In the U.S., Wall Street analysts have lost their jobs for recommending shares of companies that they privately disparaged. Citigroup Inc., Merrill Lynch & Co. and eight rival securities firms agreed in 2003 to pay $1.4 billion to settle charges that analysts published misleading stock research in a bid to win investment-banking business.
Morgan Stanley ranks sixth among merger advisers in Singapore this year, handling $1.5 billion of deals, according to data compiled by Bloomberg. It advised Temasek Holdings Pte., the Singapore government’s investment company, in the purchase of a 9.9 percent stake in Mumbai-based Tata Teleservices Ltd.
Morgan Stanley, the No. 3 arranger of stock sales in Asia outside Japan, hasn’t underwritten a Singapore deal this year, Bloomberg data show.
“I tried to find out why Singapore was chosen to host the conference,” Xie wrote in the e-mail. “Nobody knew. Some said that probably no one else wanted it. Some guessed that Singapore did a good selling job. I thought it was a strange choice because Singapore was so far from any action or the hot topic of China and India.

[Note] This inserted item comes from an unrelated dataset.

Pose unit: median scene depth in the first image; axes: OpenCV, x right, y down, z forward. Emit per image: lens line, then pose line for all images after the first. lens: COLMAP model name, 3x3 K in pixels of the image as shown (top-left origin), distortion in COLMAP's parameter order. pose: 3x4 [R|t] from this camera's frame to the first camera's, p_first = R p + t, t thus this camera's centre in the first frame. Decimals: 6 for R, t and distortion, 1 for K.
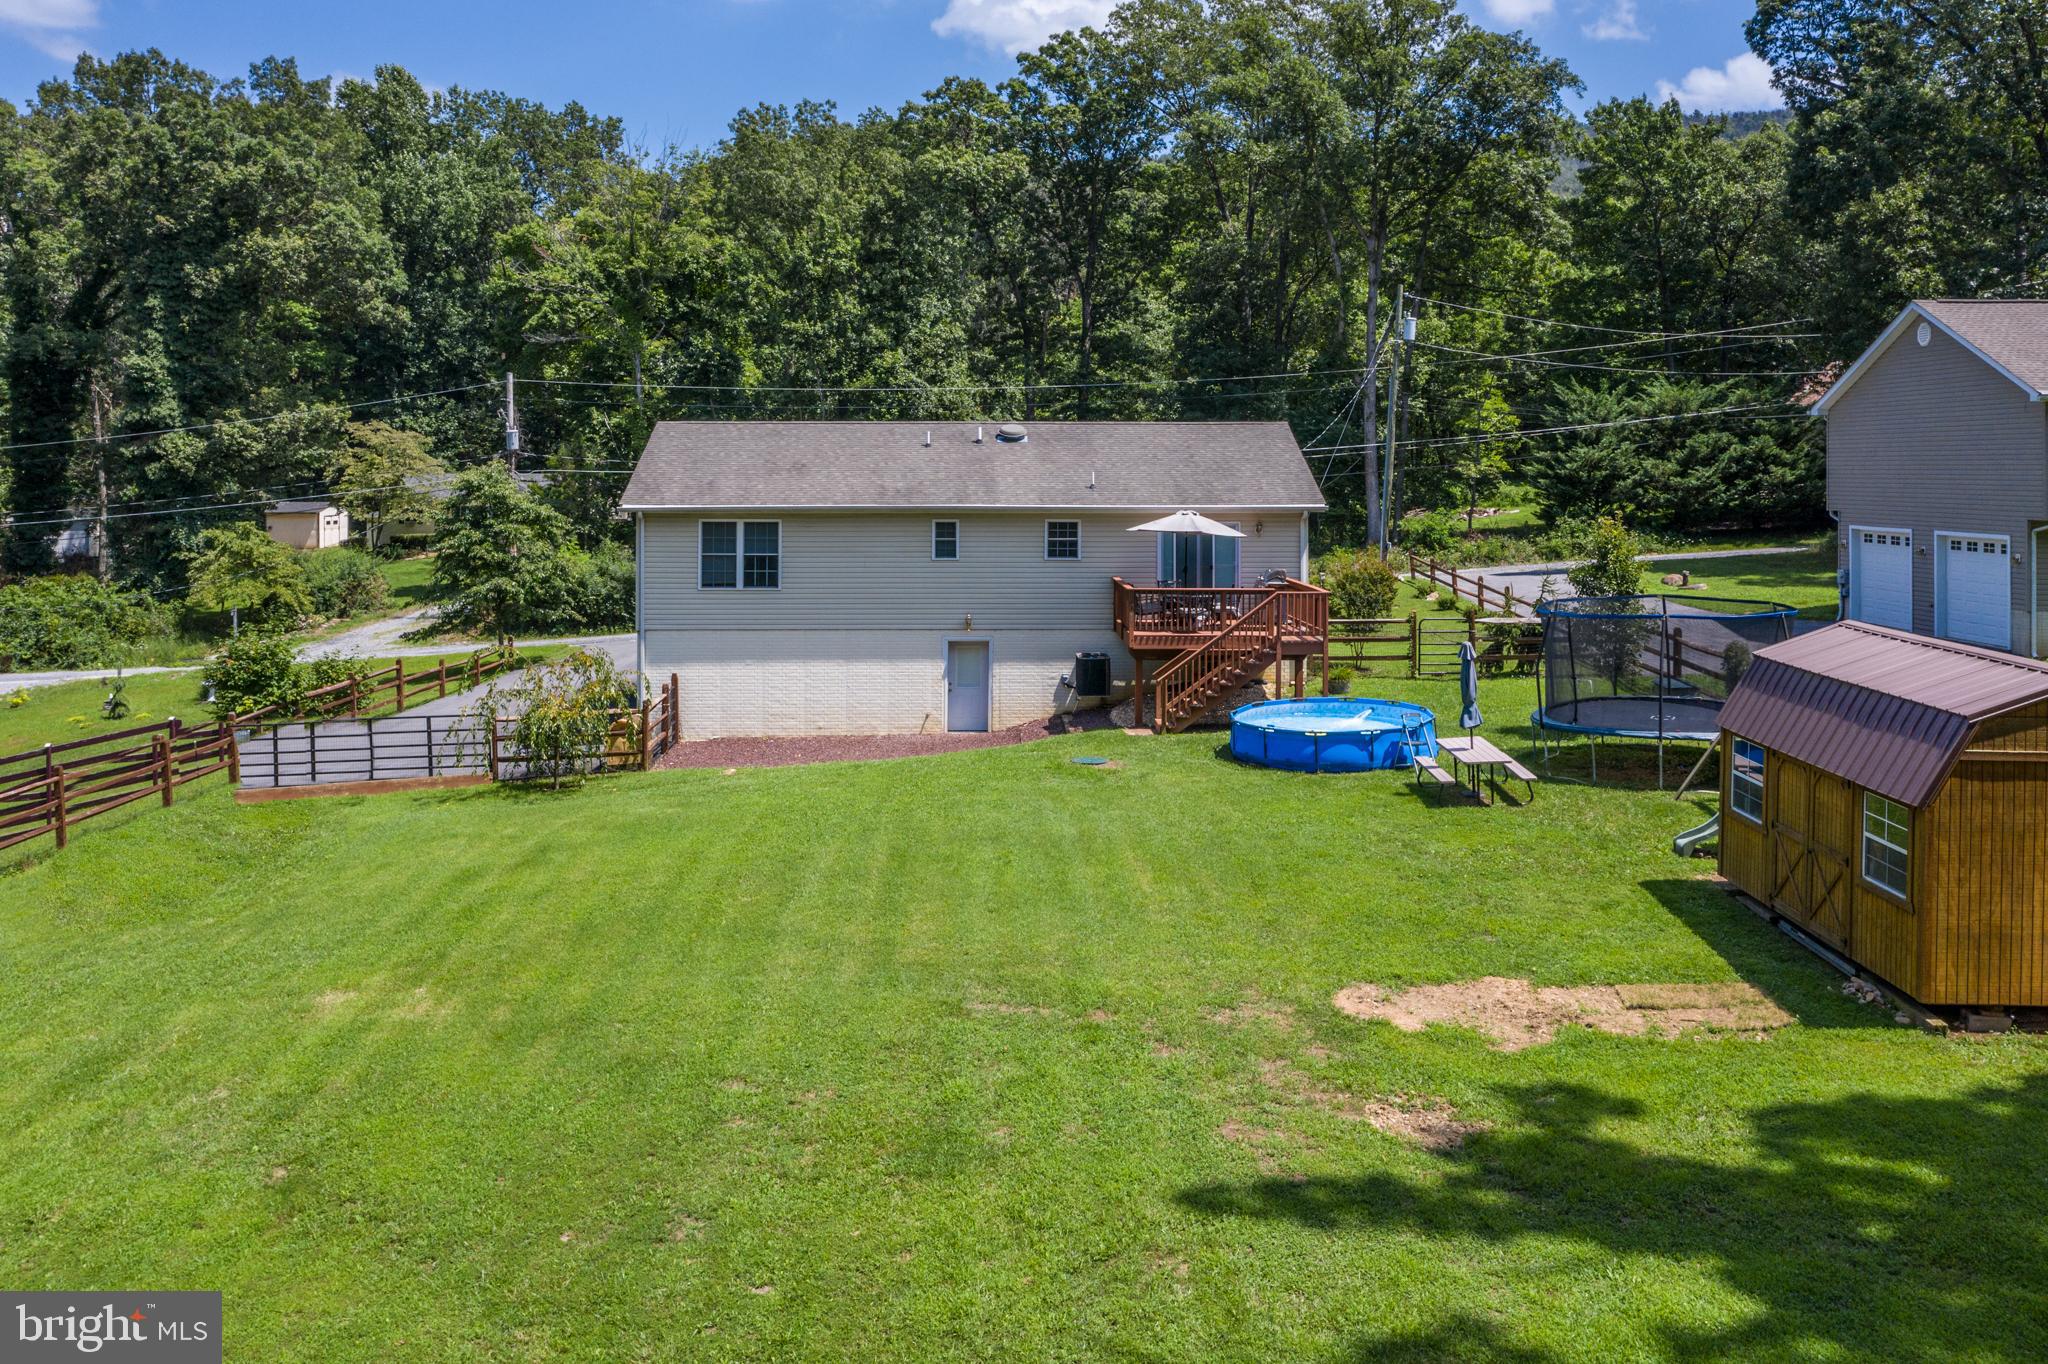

Mumbai or Shanghai would be a lot more appropriate.”
At a dinner party hosted by Singapore Prime Minister Lee Hsien Loong, “people fawned him like a prince,” Xie wrote.
“These Western people didn’t know what they were talking about,” he wrote, describing the praise for Singapore as “nauseating pleasantries.”

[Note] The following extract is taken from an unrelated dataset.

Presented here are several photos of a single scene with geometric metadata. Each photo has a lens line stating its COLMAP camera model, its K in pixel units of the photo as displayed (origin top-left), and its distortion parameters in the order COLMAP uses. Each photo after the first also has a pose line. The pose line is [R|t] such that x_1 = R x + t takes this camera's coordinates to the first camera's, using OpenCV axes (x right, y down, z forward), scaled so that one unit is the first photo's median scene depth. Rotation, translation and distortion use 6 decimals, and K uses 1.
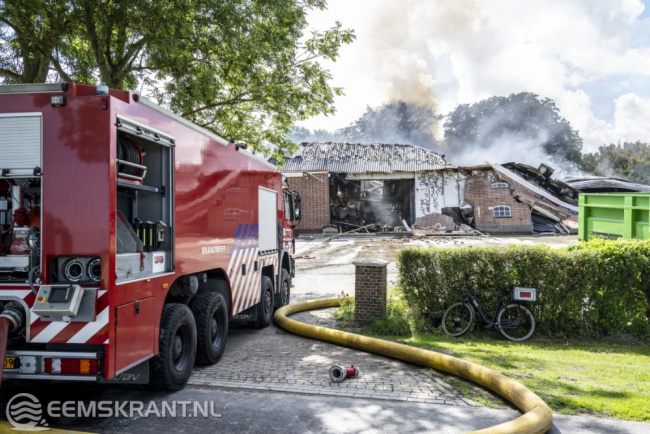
lens RADIAL K [[534.7, 0, 325.0], [0, 534.7, 217.0], [0, 0, 1]] dist [-0.005463, 0.000293]
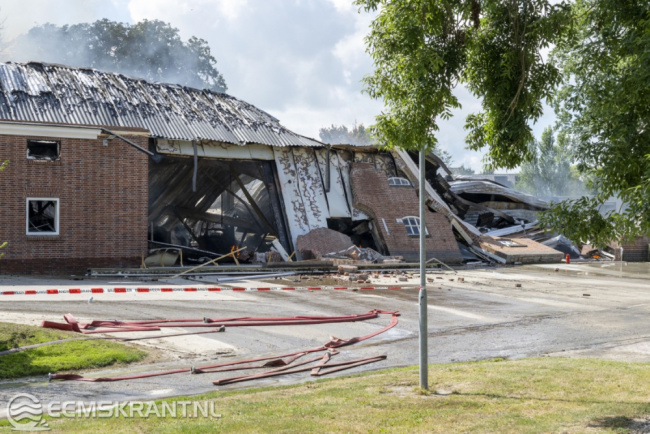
lens RADIAL K [[965.9, 0, 314.5], [0, 965.9, 216.5], [0, 0, 1]] dist [-0.006764, -0.024868]
pose [[0.732778, 0.026636, 0.679946, -0.472279], [-0.009275, 0.999532, -0.029160, 0.010651], [-0.680405, 0.015061, 0.732682, 0.302329]]
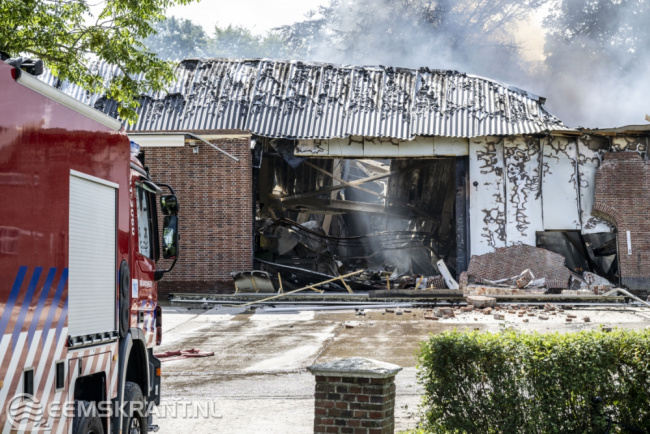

Xie, who said in September that the U.S. economy may fall into a recession in 2008, worked at the corporate finance division at Macquarie Bank in Singapore before joining Morgan Stanley in 1997. He earlier spent five years as an economist with the World Bank, overseeing the bank’s programs in Indonesia and other countries in the Asia-Pacific region, according to the New York-based firm’s Web site.
Xie holds a doctorate in economics and a master’s degree in civil engineering from the Massachusetts Institute of Technology in Cambridge, Massachusetts.